Although our department demonstrated that chitosan has numerous potential biological applications in the dental and medical fields [87100], the disadvantage of chitosan is associated with severe inflammatory reactions, especially in the initial stage (1-2 weeks) after in vivo application [101]. The role of our department in the above-mentioned project is to evaluate the safety and stability of an alternative biomaterial, fish collagen. Furthermore, our goal is to establish standard operating procedures for the transportation of extracted tooth and isolated pulp stem cells in order to popularize this special treatment among general practitioners at dental clinics.

6.2.2. Hard Tissue

The aim of hard tissue regenerative medicine in the field of dentistry is to treat defects of the alveolar and/or jaw bone originating from diverse etiologies. Several procedures have been developed to achieve periodontal regeneration, including bone graft placement, guided tissue/bone regeneration, and the use of various growth factors and/or host-modulating agents (e.g., Emdogain and parathyroid hormone) [102, 103].
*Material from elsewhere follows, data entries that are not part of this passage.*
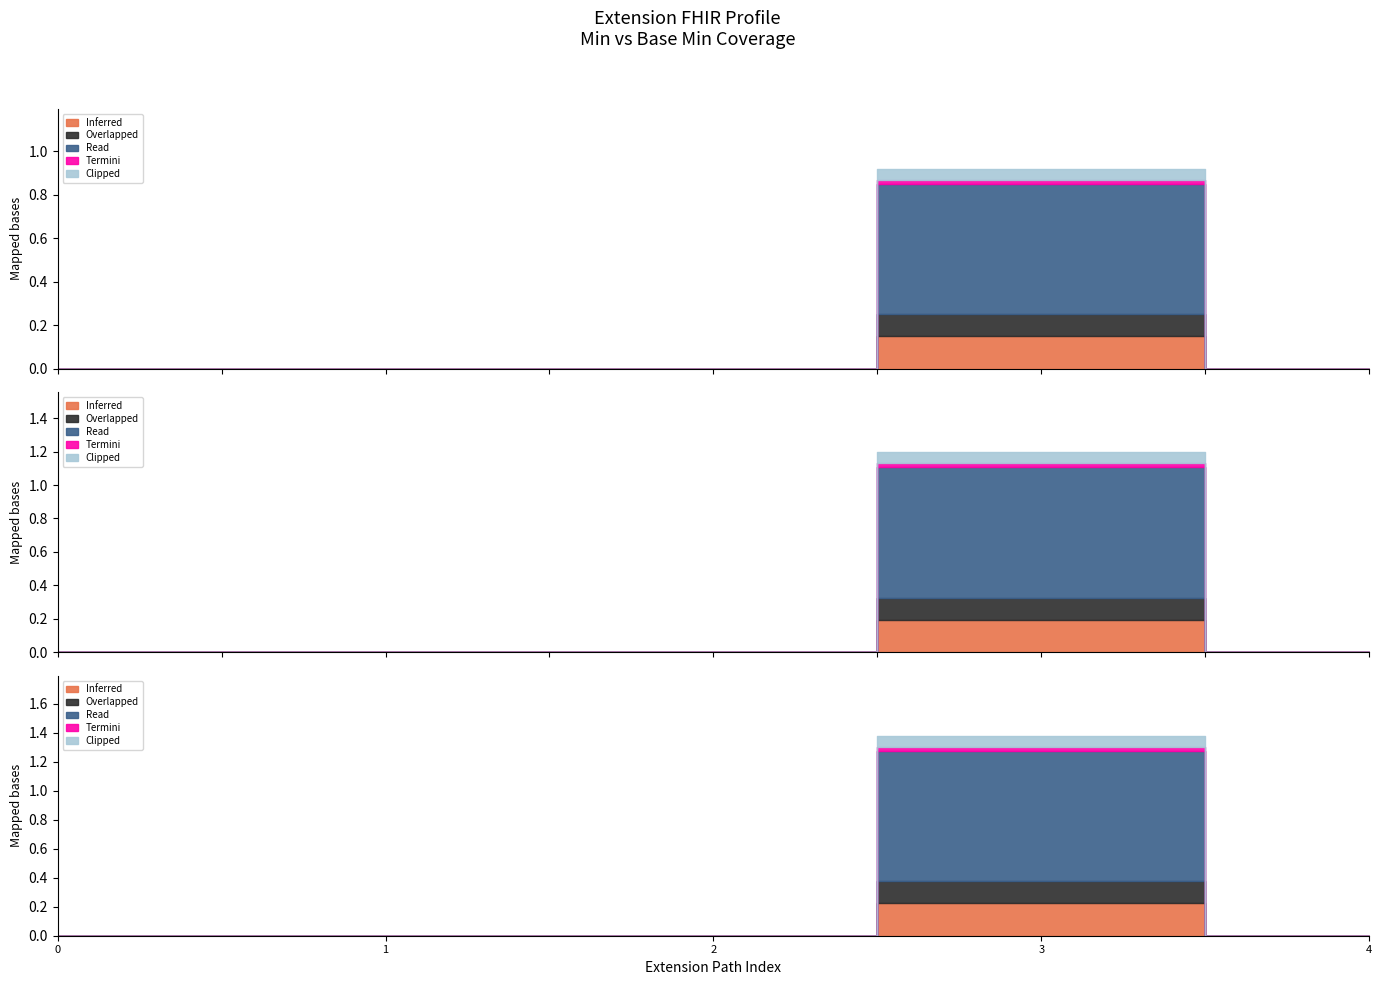

True or false: Base Min and Min cross at least once.

False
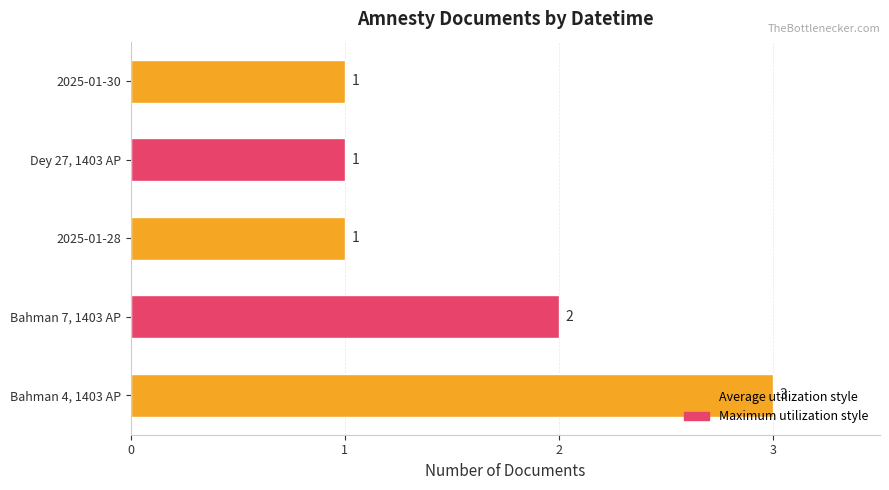

How many bars are there in total?

5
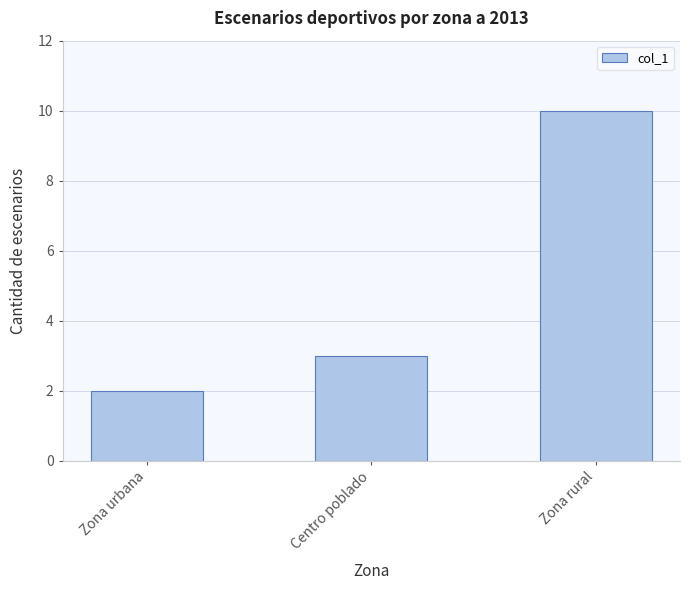

What is the sum of all values?

15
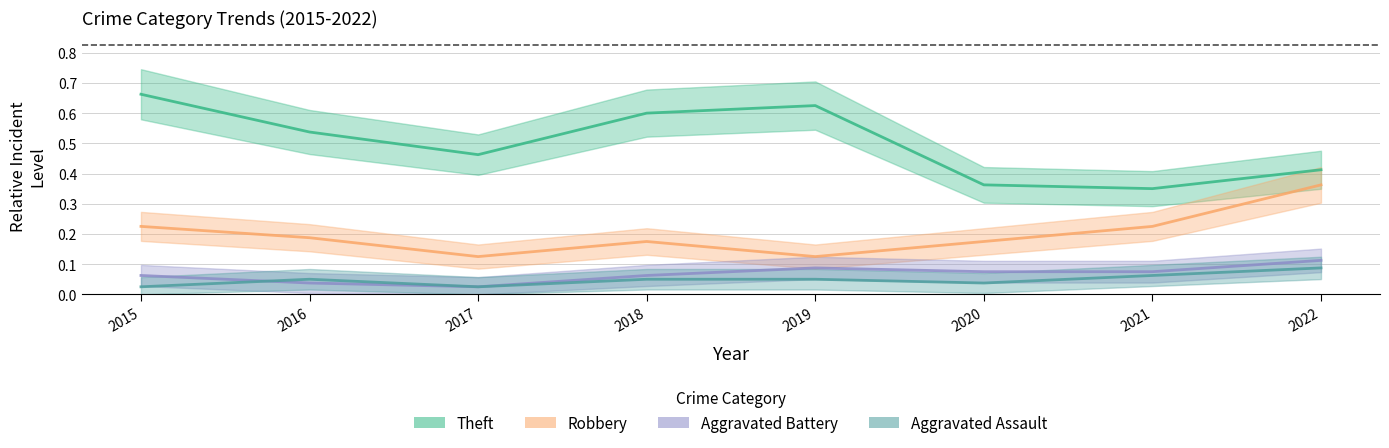

At which label is Robbery closest to 0?

2017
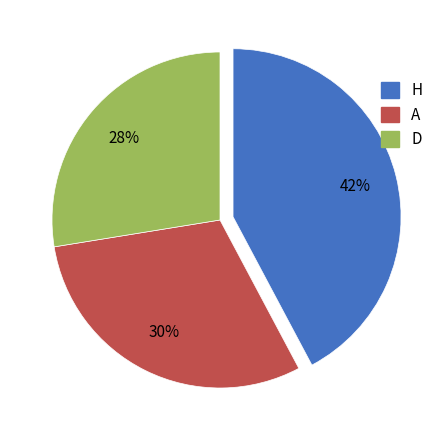

Do D and A together represent more than half of the pie?

Yes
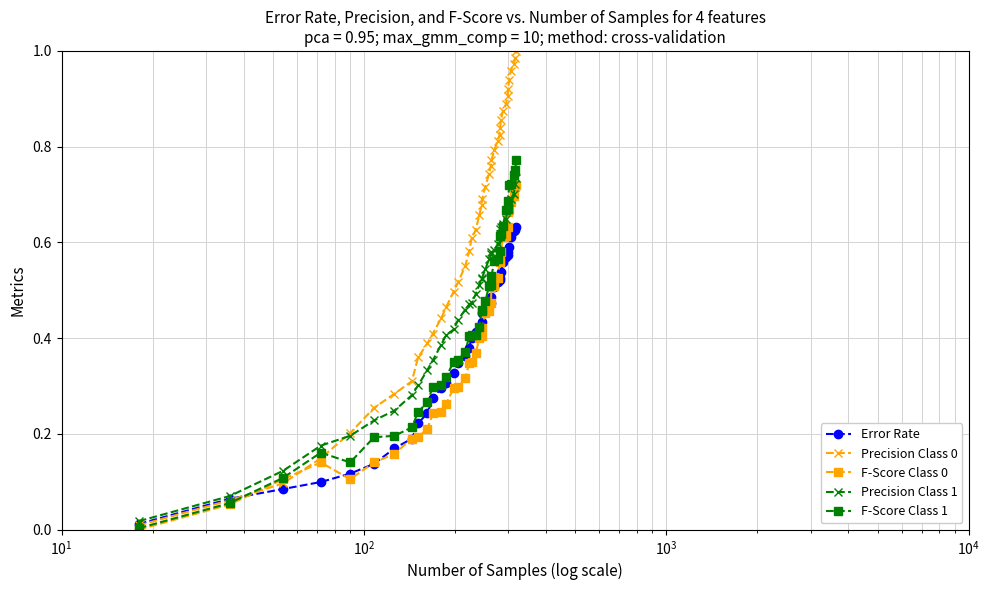

What is the difference between the maximum and minimum values in the F-Score Class 1 series?

0.8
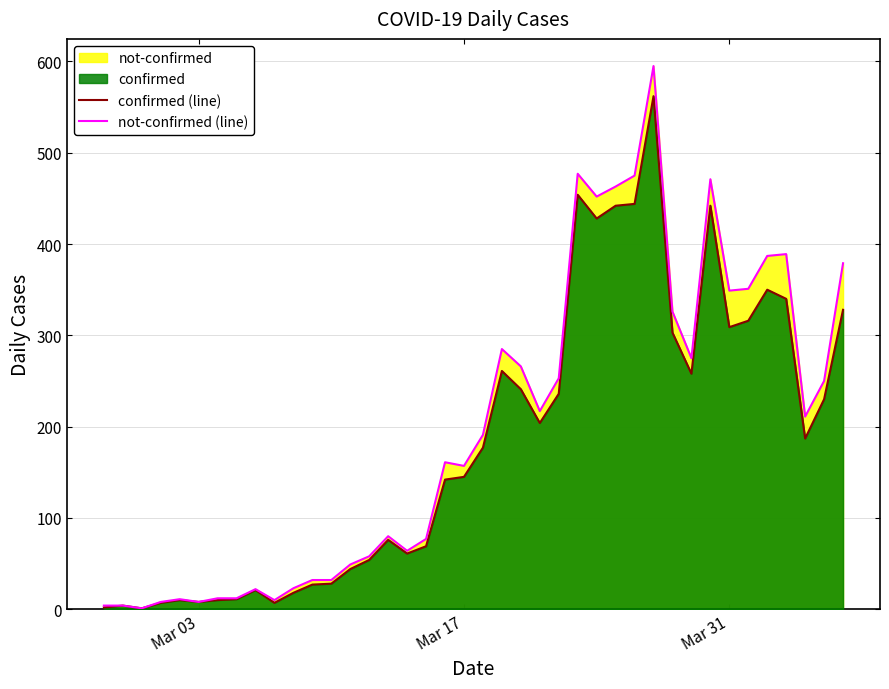

How many lines are shown in the chart?

2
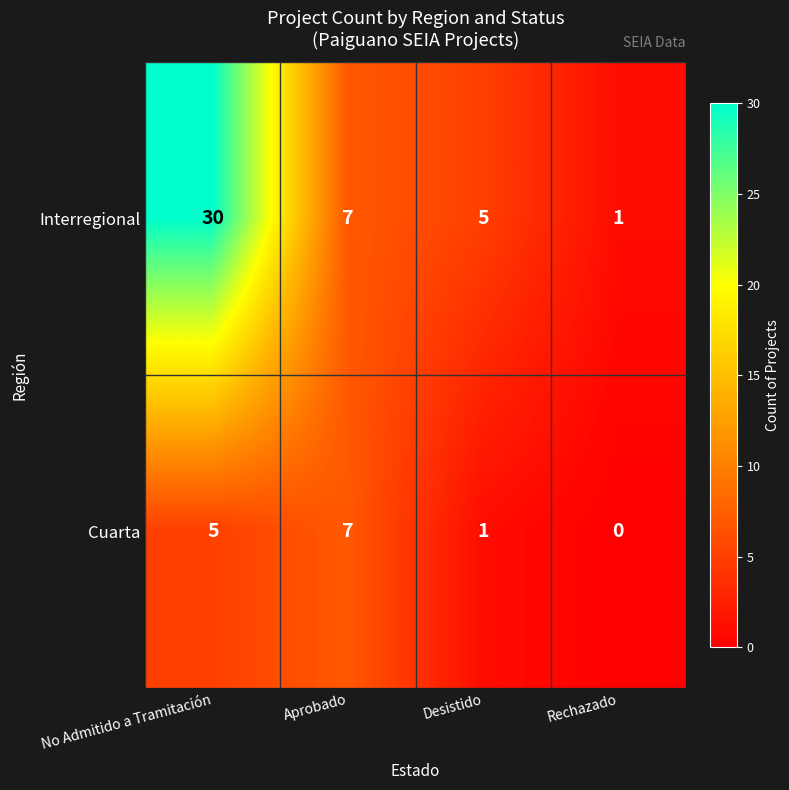

What is the spread (max minus min) of values at Rechazado?

1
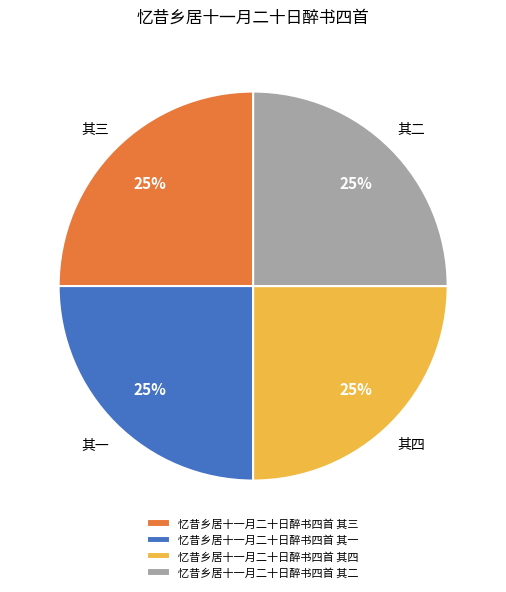

Approximately how many times larger is the value at 忆昔乡居十一月二十日醉书四首 其三 compared to 忆昔乡居十一月二十日醉书四首 其四?

1.0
The degradation or denaturation of salmon atelocollagen by γ-irradiation affects the rate of proliferation of MC3T3-E1 cells [42]. Human periodontal ligament fibroblasts are able to grow and exhibit a highly differentiated activity on salmon collagen gel as well as porcine collagen [40]. Including an appropriate functional scaffold (i.e., intricate 3D mesh composed of salmon collagen-coated fibers) may potentially improve the osteogenic potential of cultured periosteal sheets as a graft biomaterial both in vitro and in vivo [104]. Furthermore, fish collagen peptides promote posttranscriptional modification for collagen maturation and the gene expression for cell differentiation in osteoblastic cells [105, 106]. These findings indicate that fish collagen application in situ may promote hard tissue formation as both a scaffold for seeded cells and a nutritional factor for growth.

7. Problems regarding the Use of Fish Collagen in Regenerative Medicine

The safety of fish collagen has been investigated according to ISO standards. It is important that further in vitro and in vivo studies be conducted in order to examine the immunological reactions induced by fish collagen prior to clinical application. In particular, in situ experiments using large animals, such as dogs, are indispensable, as inflammatory and immunological responses observed in animal experiments using rats and mice are generally thought to be weak compared to those observed in large animals.

8. Conclusions

Taking into account the possibility of zoonosis, a variety of recent reports using fish collagen as a scaffold have been published. Considering the factors involved in fabrication, such as the denaturation temperature and issues regarding biological safety, atelocollagen originating from tropical fish is thought to be a suitable biomaterial for use in clinical regenerative medicine. However, further animal experiments are needed before the material can be applied clinically.

Conflict of Interests

The authors declare that they have no conflict of interests.